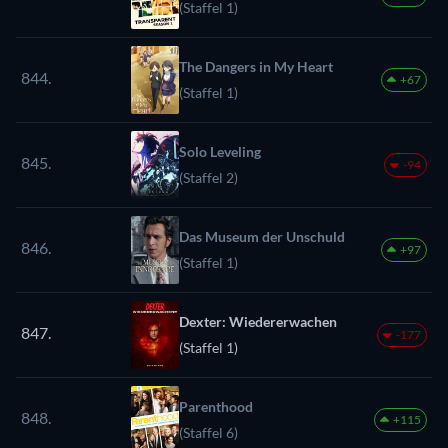
(Staffel 1)
The Dangers in My Heart
844.
+67
(Staffel 1)
Solo Leveling
845.
-94
(Staffel 2)
Das Museum der Unschuld
846.
+97
(Staffel 1)
Dexter: Wiedererwachen
847.
-177
(Staffel 1)
Parenthood
848.
+115
(Staffel 6)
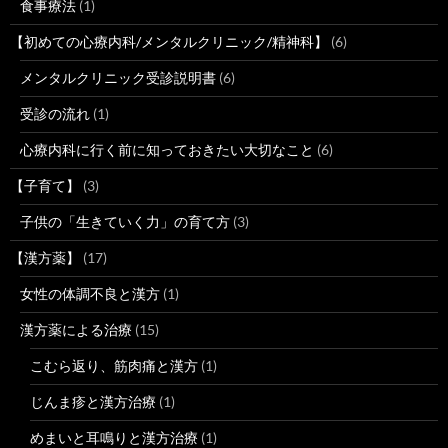
食事療法
(1)
【初めての心療内科/メンタルクリニック/精神科】
(6)
メンタルクリニック受診説明書
(6)
受診の流れ
(1)
心療内科に行く前に知っておきたい大切なこと
(6)
【子育て】
(3)
子供の「生きていく力」の育て方
(3)
【漢方薬】
(17)
女性の体調不良と漢方
(1)
漢方薬による治療
(15)
こむら返り、筋肉痛と漢方
(1)
じんま疹と漢方治療
(1)
めまいと耳鳴りと漢方治療
(1)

......

:: Aim of the exercise ::
Rewrite the data above with every "Staffel" changed to "Season" and nothing else altered. Leave out the pictures.

:: Answer section ::
(Season 1)
The Dangers in My Heart
844.
+67
(Season 1)
Solo Leveling
845.
-94
(Season 2)
Das Museum der Unschuld
846.
+97
(Season 1)
Dexter: Wiedererwachen
847.
-177
(Season 1)
Parenthood
848.
+115
(Season 6)
食事療法
(1)
【初めての心療内科/メンタルクリニック/精神科】
(6)
メンタルクリニック受診説明書
(6)
受診の流れ
(1)
心療内科に行く前に知っておきたい大切なこと
(6)
【子育て】
(3)
子供の「生きていく力」の育て方
(3)
【漢方薬】
(17)
女性の体調不良と漢方
(1)
漢方薬による治療
(15)
こむら返り、筋肉痛と漢方
(1)
じんま疹と漢方治療
(1)
めまいと耳鳴りと漢方治療
(1)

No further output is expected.